DICE launches its first advertising campaign to tackle diversity apathy
“Without Diversity, Your Event is Broken”
The national outdoor campaign, the brainchild of students from the University of Lincoln and created by agency …Gasp! warns that without diversity your event is broken.
DICE [Diversity and Inclusion at Conferences and Events] is launching an OOH advertising campaign to challenge the lack of diversity in events.
Diversity and Inclusion at Conferences and Events (DICE) is launching an OOH advertising campaign to challenge the lack of diversity in events.
The work is the brainchild of creative duo Katherine O’Connor and Alicia Hessey, students from the University of Lincoln, who responded to a brief from the DICE team as part of their second-year project.
The ‘Your Event Is Broken Without Diversity’ campaign will run in partnership with ISOLATED Talks® (an initiative from creative agency ...Gasp!) and will run across national digital billboards donated by Clear Channel.
The creative itself hinges on the visual of a broken screen on each digital billboard, reflecting the idea that any event that only amplifies the voices of certain groups – such as white, middle-class men – is essentially silencing every other voice. The lack of representation reflects a broken system, propped up by corporate gaslighting that prefers to discuss change rather than enact it.
O’Connor and Alicia Hessey say that what inspired their idea “was the fact that the DICE team say they don’t want it to exist, but it needs to.”
“Your event being diverse shouldn’t be a choice. Not just about who’s on your panel but the content of the event too. If your event isn’t inclusive it is inadequate. It’s broken.”
Amy Kean is the co-founder of DICE, along with Nicola Kemp, James Whatley and Seb Joseph, she says that male-dominated panels or panels that only feature white speakers (aka “manels” and “wanels”) are “morally incorrect.”
“This is why we launched DICE; to guide people through the curation of an inclusive event.

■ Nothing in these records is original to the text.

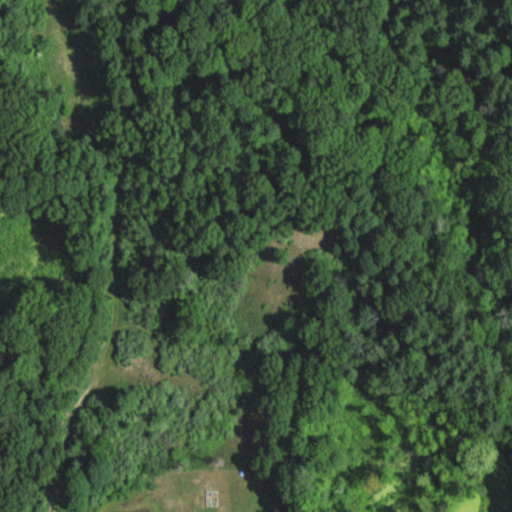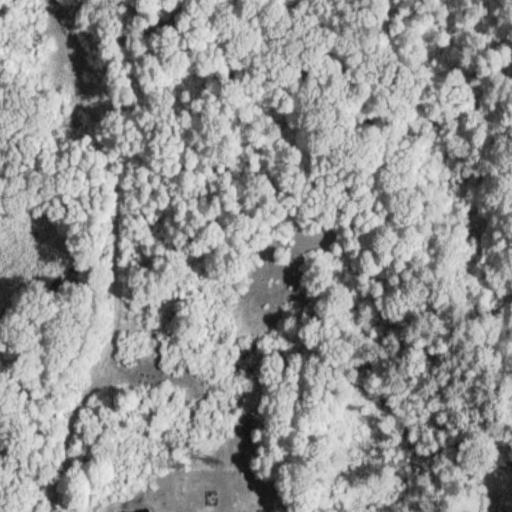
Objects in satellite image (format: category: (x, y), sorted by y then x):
building: (210, 498)
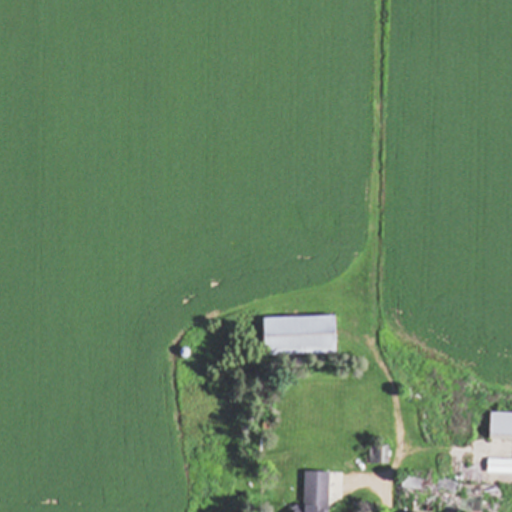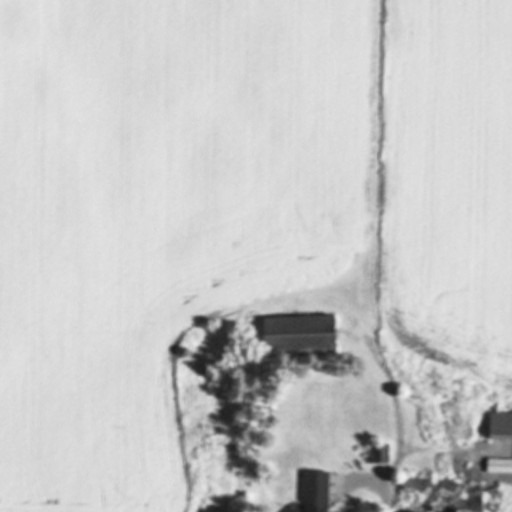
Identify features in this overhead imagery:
building: (300, 336)
building: (501, 427)
building: (500, 467)
building: (316, 493)
building: (449, 498)
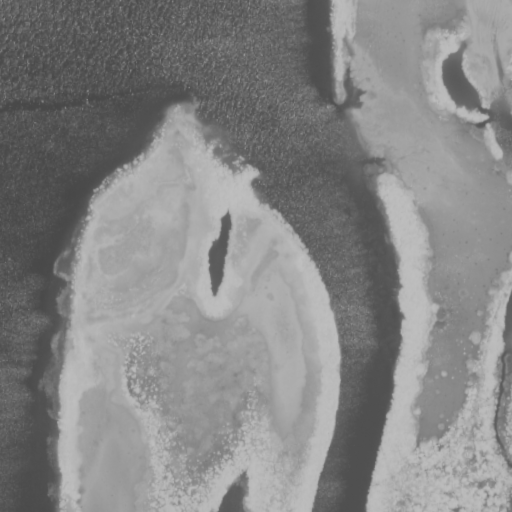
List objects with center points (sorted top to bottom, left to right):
park: (293, 250)
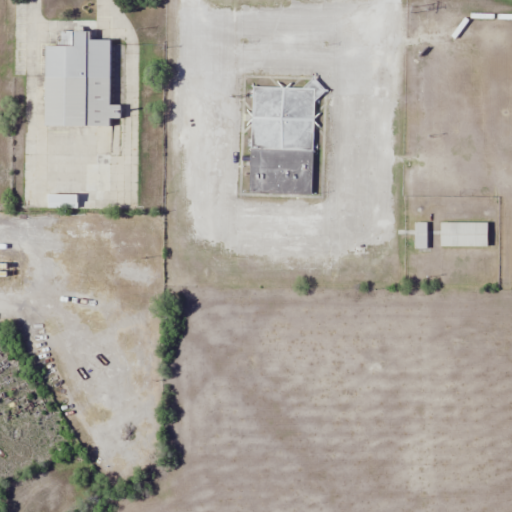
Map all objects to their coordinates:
power tower: (413, 10)
building: (79, 81)
building: (79, 81)
building: (282, 139)
building: (282, 139)
building: (463, 234)
building: (463, 234)
building: (420, 235)
building: (421, 235)
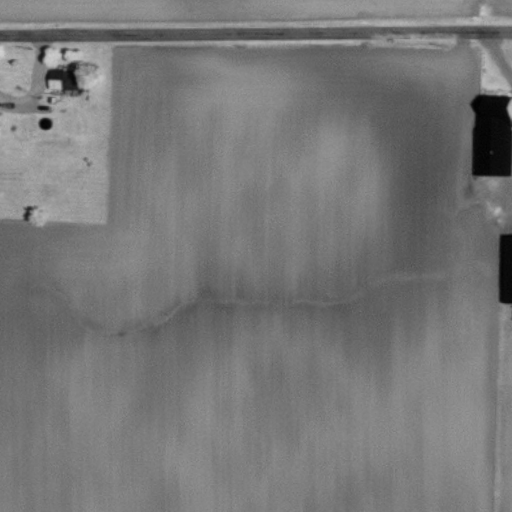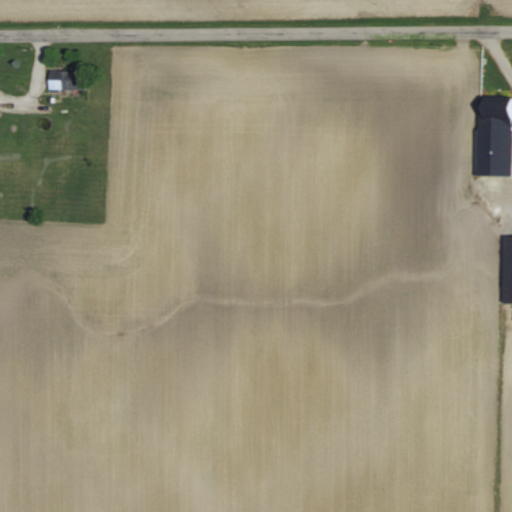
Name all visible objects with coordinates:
road: (256, 34)
building: (72, 80)
building: (495, 135)
building: (508, 269)
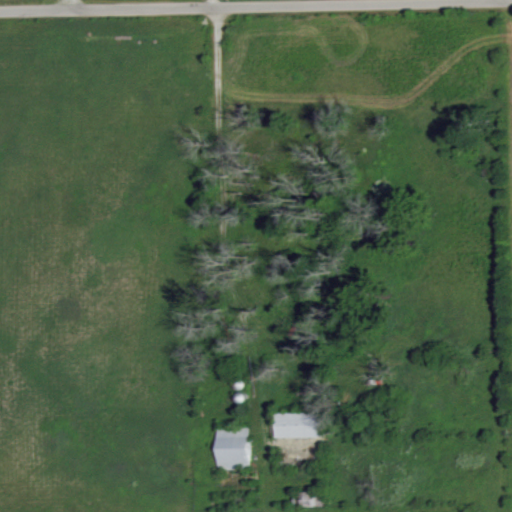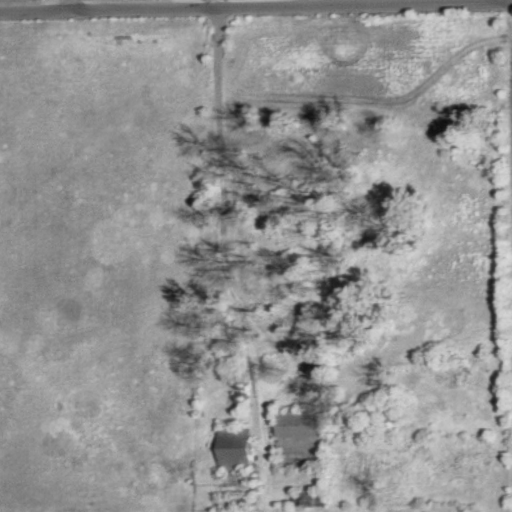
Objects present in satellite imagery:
road: (212, 4)
road: (72, 5)
road: (220, 7)
road: (228, 225)
building: (300, 425)
building: (235, 448)
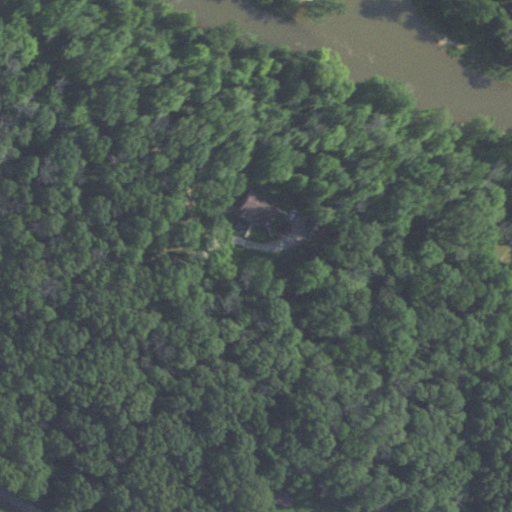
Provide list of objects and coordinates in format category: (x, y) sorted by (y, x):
river: (430, 30)
road: (20, 499)
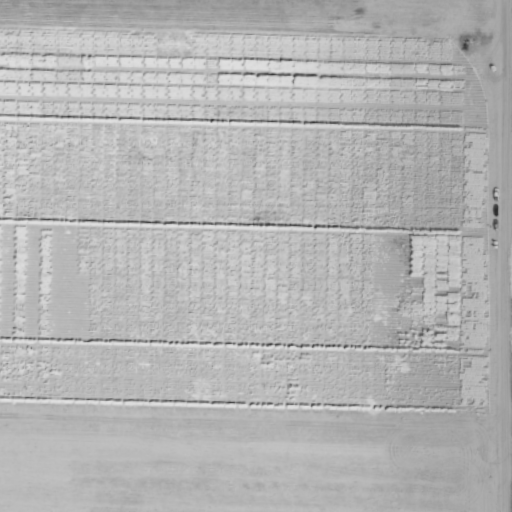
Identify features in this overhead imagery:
road: (503, 256)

A conference without diversity in its lineup is boring, backward, and inevitably biassed, and that’s not up for debate. It’s a fact.”
She adds: “Our hope with this campaign is that it will remind event organisers that talking about change is no substitute to making or being the change. We have proof that The DICE Charter is a brilliant catalyst for this progress.”
The campaign forms part of a range of activities planned by DICE to drive greater diversity in the events sector. No event that has more than 50% men or more than 70% white people on its lineup will ever be certified by DICE.
The team believe now is the time to move from awareness to action and in line with this activity, an illuminating piece of government-funded research is currently underway with the University of Surrey. The four month project aims to reveal the scale of the events industry’s inequality issues - as well as use AI technology to understand the bias in terminology used across marketing materials.